Menurut Ahmad Basri, sejak pemerintah pusat memberi “gizi” sehat bagi program pembangunan Desa /Tiyuh seluruh Indonesia dengan alokasi anggaran yang fantastik miliaran pertahunnya melalui APBD/APBN (DD/ADD), orang dengan berbagai macam karekter prilaku beramai-ramai berebut ingin menjadi kepala desa/tiyuh.
“Ada yang berlatar belakang simbol keagamaan sampai bergaya preman pasar, dan pengangguran intelektual bergelar sarjanapun ikut beradu nasib ingin menjadi kepala desa/tiyuh,” tutur Abbas Karta–sapaan akrab– Ahmad Basri, Kamis (16/6/2022).
Dia juga menerangkan apa yang terjadi adalah prilaku money politik -politik uang dalam setiap pilkades/pilkati untuk mencapai sebuah hasrat “nafsu” kekuasaan sebagai kepala desa/tiyuh. Angka ratusan juta hingga miliaran harus disiapkan untuk seorang calon, namun realitas empiric belum tentu terpilih. Apalagi dengan adanya peraturan terbaru pada UU No. 6 Tahun 2014 tentang Desa/Tiyuh kepala desa/tiyuh bisa 3 periode kekuasaan (18 Tahun).
Artinya, jika seorang kepala Desa/Tiyuh bernasib baik hingga 3 periode kekuasaan 18 tahun lamanya. Maka Dana Desa yang di kelolanya, bisa jadi akan mencapai angka Rp 18 miliar. Jika sial seperti yang terjadi dikasus kepala Desa/Tiyuh Panaragan Tubaba baru 1 tahun kurang lebih sudah dijebloskan kepenjara oleh Kejaksaan Negeri Tuba.
“Jika kita simak lebih dalam lagi tentang program pembinaan bagi kepala Desa/Tiyuh dengan mengatas namakan Bimtek (Bimbingan Teknis) atau pada bimbingan masalah penyuluhan hukum sepertinya merupakan menu makanan sehari – hari yang kita dengar,” imbuhnya.
Menurutnya, ada Bimtek dari DPMD/Ti sebagai program kerjanya dan juga ada dari Kabag Hukum – Inspektorat ikut didalamnya. Secara normatif idealisme itu penting bagi para kepala desa/tiyuh agar tidak menyimpang dari aturan teknis dan hukum ketika menjalankan program ADD/DD.
“Tapi apakah semua itu memberikan kesadaran moral untuk tidak melakukan penyimpangan prilaku korupsi. Kecenderungan dengan banyaknya kata nama Bimtek ini dan itu untuk para kepala desa/ tiyuh maka disitulah sesungguhnya lahirnya prilaku korupsi terselubung yang mudah terjadi diantara para (oknum) di dalamnya,” urainya.

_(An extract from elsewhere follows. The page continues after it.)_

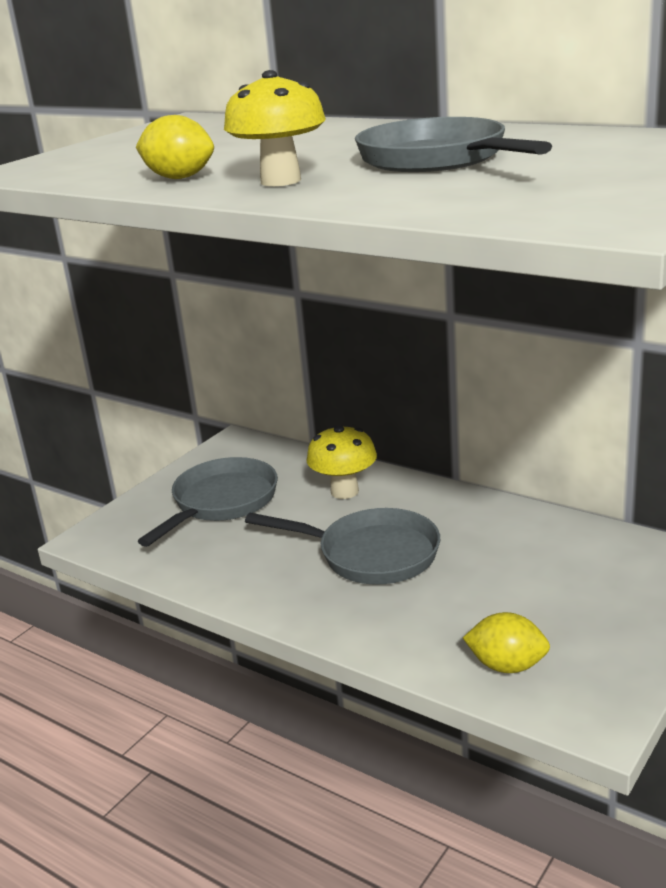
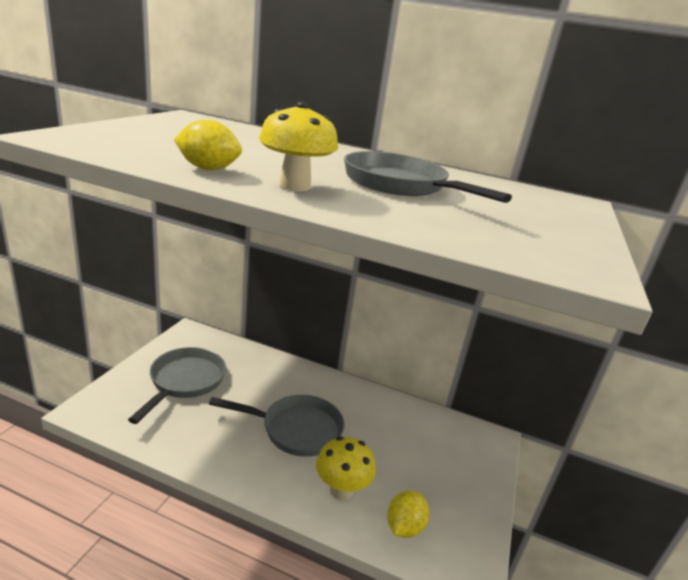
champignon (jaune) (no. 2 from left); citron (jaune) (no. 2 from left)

Hal tersebut menurut Ahmad Basri, semua kegiatan Bimtek pada akhirnya dibebankan pada keuangan desa (ADD/DD). Bimtek bisa jadi melahirkan “kolusi” model baru untuk mengakali dana desa (ADD/DD). Dan semua tugas penegak hukum yang mampu membongkar semua ini.
“Bisa jadi pula dengan mengatas namakan Bimtek merupakan alat pemerasan terselubung oleh (oknum) nakal terhadap para kepala desa/tiyuh. Mereka para kepala desa juga sesungguhnya menjadi korban permainan atas nikmatnya dana desa,” pungkasnya. (*)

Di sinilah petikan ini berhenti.